Heat in the Area
Storing a refrigerator in a hot room or keeping it in a garage in the summer can cause a compressor to overheat trying to keep the interior of the appliance cold, which may lead to a fire, warns the City of Las Vegas website. Make sure your refrigerator is located the proper distance from your oven and other sources of heat, warns TargetWoman.com, which also notes that frost-free refrigerators have compressor parts that can wear out faster than those in other refrigerators.
Clean your refrigerator monthly if you have a large accumulation of debris or every six months if you have less dust buildup. Purchase a coil cleaning brush, remove the lower cover at the back of the refrigerator and remove the grille at the bottom front to do a proper cleaning job, notes The Family Handyman. To begin, unplug the refrigerator, then vacuum the back of the refrigerator and under the front, along the bottom edge and behind the grille. Vacuum around the condenser coils, condenser fan and any vents and clean the grille. When finished, replace the covers, then plug in the refrigerator.
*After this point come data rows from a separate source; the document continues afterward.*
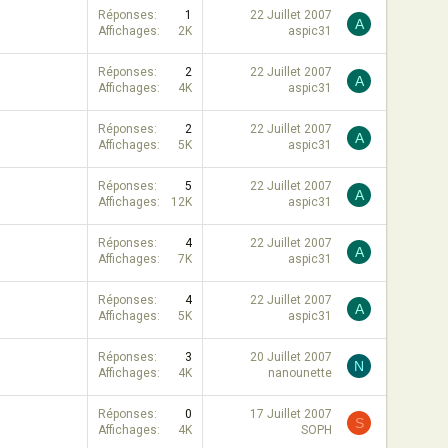
Réponses
1
22 Juillet 2007
A
Affichages
2K
aspic31
Réponses
2
22 Juillet 2007
A
Affichages
4K
aspic31
Réponses
2
22 Juillet 2007
A
Affichages
5K
aspic31
Réponses
5
22 Juillet 2007
A
Affichages
12K
aspic31
Réponses
4
22 Juillet 2007
A
Affichages
7K
aspic31
Réponses
4
22 Juillet 2007
A
Affichages
5K
aspic31
Réponses
3
20 Juillet 2007
N
Affichages
4K
nanounette
Réponses
0
17 Juillet 2007
S
Affichages
4K
SOPH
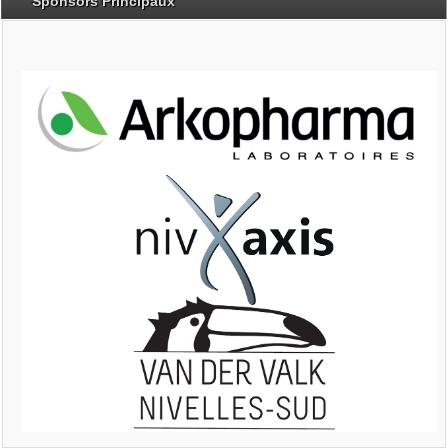
Sponsors Principaux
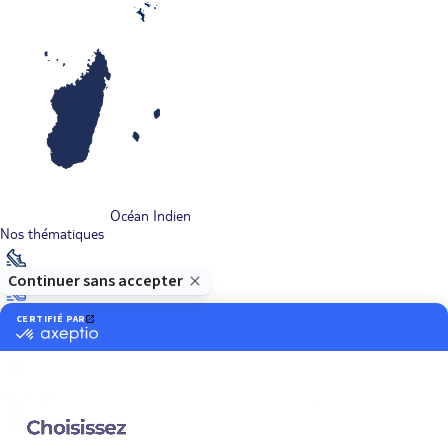
Océan Indien
Nos thématiques
Actif
Adult only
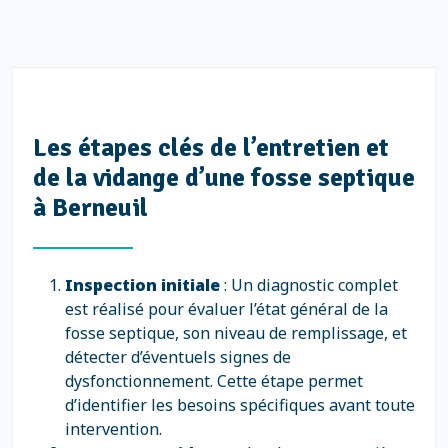
Les étapes clés de l’entretien et
de la vidange d’une fosse septique
à Berneuil
Inspection initiale
: Un diagnostic complet
est réalisé pour évaluer l’état général de la
fosse septique, son niveau de remplissage, et
détecter d’éventuels signes de
dysfonctionnement. Cette étape permet
d’identifier les besoins spécifiques avant toute
intervention.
Poor air circulation inside your appliance can lead to hot spots on your refrigerator's exterior. Ensure that debris or food stored inside the refrigerator doesn't block the ducts, vents or fans. For example, The Family Handyman suggests you only fill the compartment three-quarters full to prevent blocking vents in the freezer. This keeps the vents clear and allows air to circulate.
A bad seal may cause your refrigerator to run constantly to try to maintain the interior temperature. Check that the door is closed tightly after each use. Inspect the seals around the door regularly to check that they are in good condition. The seals should be clean, not warped or separating from the door. The Family Handyman suggests you regularly wipe down your gasket with warm water to prevent sticking, which can lead to damage.